WHAT YOU HAVE TO DO: Please give back the listing below word for word and drop any images.

====== PROVIDED DATA ======

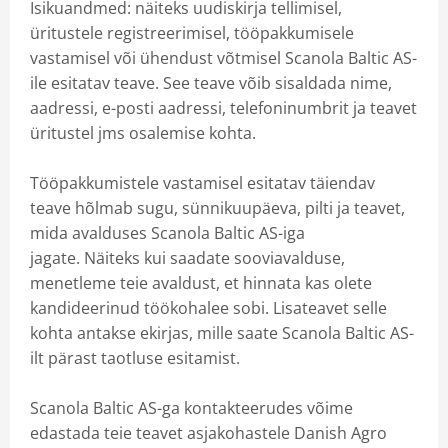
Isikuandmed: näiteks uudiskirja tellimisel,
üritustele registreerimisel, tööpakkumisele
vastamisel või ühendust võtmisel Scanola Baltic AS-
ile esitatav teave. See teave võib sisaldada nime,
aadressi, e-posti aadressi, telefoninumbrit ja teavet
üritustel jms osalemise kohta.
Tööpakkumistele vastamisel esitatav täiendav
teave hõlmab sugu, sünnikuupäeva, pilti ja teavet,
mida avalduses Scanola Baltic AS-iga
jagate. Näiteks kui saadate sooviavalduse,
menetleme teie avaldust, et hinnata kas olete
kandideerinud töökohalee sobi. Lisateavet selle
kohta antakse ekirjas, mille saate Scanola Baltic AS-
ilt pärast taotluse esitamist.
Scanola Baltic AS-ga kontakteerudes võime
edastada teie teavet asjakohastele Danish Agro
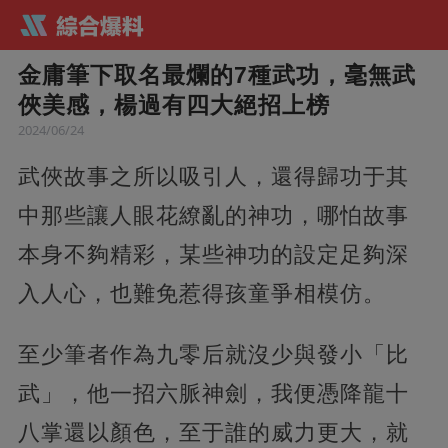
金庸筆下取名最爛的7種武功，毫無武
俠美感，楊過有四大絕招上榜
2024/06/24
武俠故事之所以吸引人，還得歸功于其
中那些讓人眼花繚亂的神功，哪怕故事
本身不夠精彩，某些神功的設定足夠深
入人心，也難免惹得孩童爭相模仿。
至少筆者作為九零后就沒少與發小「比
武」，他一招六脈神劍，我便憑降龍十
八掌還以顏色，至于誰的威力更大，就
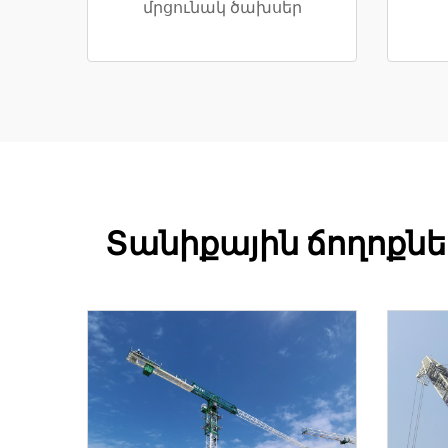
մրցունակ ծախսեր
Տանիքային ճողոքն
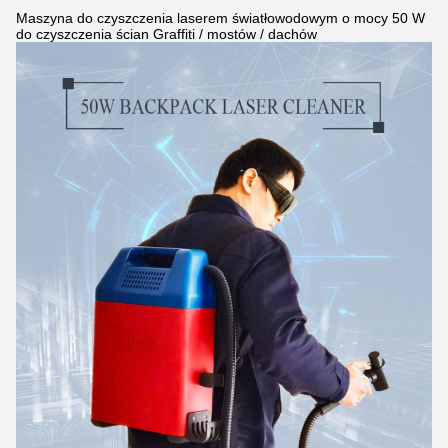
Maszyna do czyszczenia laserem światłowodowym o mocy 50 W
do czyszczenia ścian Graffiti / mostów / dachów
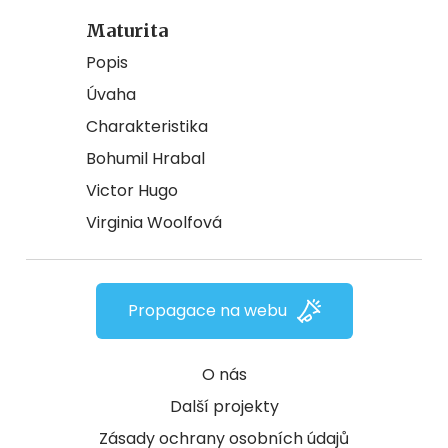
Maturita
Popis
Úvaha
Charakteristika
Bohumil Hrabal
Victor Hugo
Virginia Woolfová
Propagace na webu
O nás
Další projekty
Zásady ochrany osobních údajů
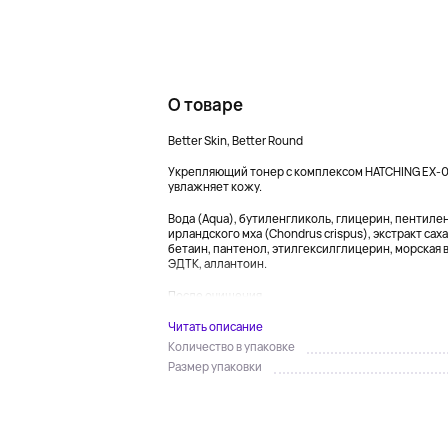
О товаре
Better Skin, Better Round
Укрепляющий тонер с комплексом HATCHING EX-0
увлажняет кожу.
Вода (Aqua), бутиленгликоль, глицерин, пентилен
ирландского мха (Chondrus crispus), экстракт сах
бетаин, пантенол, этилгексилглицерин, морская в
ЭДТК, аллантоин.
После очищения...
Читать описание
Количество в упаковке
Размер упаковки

======

RESPONSE BOX:
Isikuandmed: näiteks uudiskirja tellimisel,
üritustele registreerimisel, tööpakkumisele
vastamisel või ühendust võtmisel Scanola Baltic AS-
ile esitatav teave. See teave võib sisaldada nime,
aadressi, e-posti aadressi, telefoninumbrit ja teavet
üritustel jms osalemise kohta.
Tööpakkumistele vastamisel esitatav täiendav
teave hõlmab sugu, sünnikuupäeva, pilti ja teavet,
mida avalduses Scanola Baltic AS-iga
jagate. Näiteks kui saadate sooviavalduse,
menetleme teie avaldust, et hinnata kas olete
kandideerinud töökohalee sobi. Lisateavet selle
kohta antakse ekirjas, mille saate Scanola Baltic AS-
ilt pärast taotluse esitamist.
Scanola Baltic AS-ga kontakteerudes võime
edastada teie teavet asjakohastele Danish Agro
金庸筆下取名最爛的7種武功，毫無武
俠美感，楊過有四大絕招上榜
2024/06/24
武俠故事之所以吸引人，還得歸功于其
中那些讓人眼花繚亂的神功，哪怕故事
本身不夠精彩，某些神功的設定足夠深
入人心，也難免惹得孩童爭相模仿。
至少筆者作為九零后就沒少與發小「比
武」，他一招六脈神劍，我便憑降龍十
八掌還以顏色，至于誰的威力更大，就
մրցունակ ծախսեր
Տանիքային ճողոքն
Maszyna do czyszczenia laserem światłowodowym o mocy 50 W
do czyszczenia ścian Graffiti / mostów / dachów
Maturita
Popis
Úvaha
Charakteristika
Bohumil Hrabal
Victor Hugo
Virginia Woolfová
Propagace na webu
O nás
Další projekty
Zásady ochrany osobních údajů
О товаре
Better Skin, Better Round
Укрепляющий тонер с комплексом HATCHING EX-0
увлажняет кожу.
Вода (Aqua), бутиленгликоль, глицерин, пентилен
ирландского мха (Chondrus crispus), экстракт сах
бетаин, пантенол, этилгексилглицерин, морская в
ЭДТК, аллантоин.
После очищения...
Читать описание
Количество в упаковке
Размер упаковки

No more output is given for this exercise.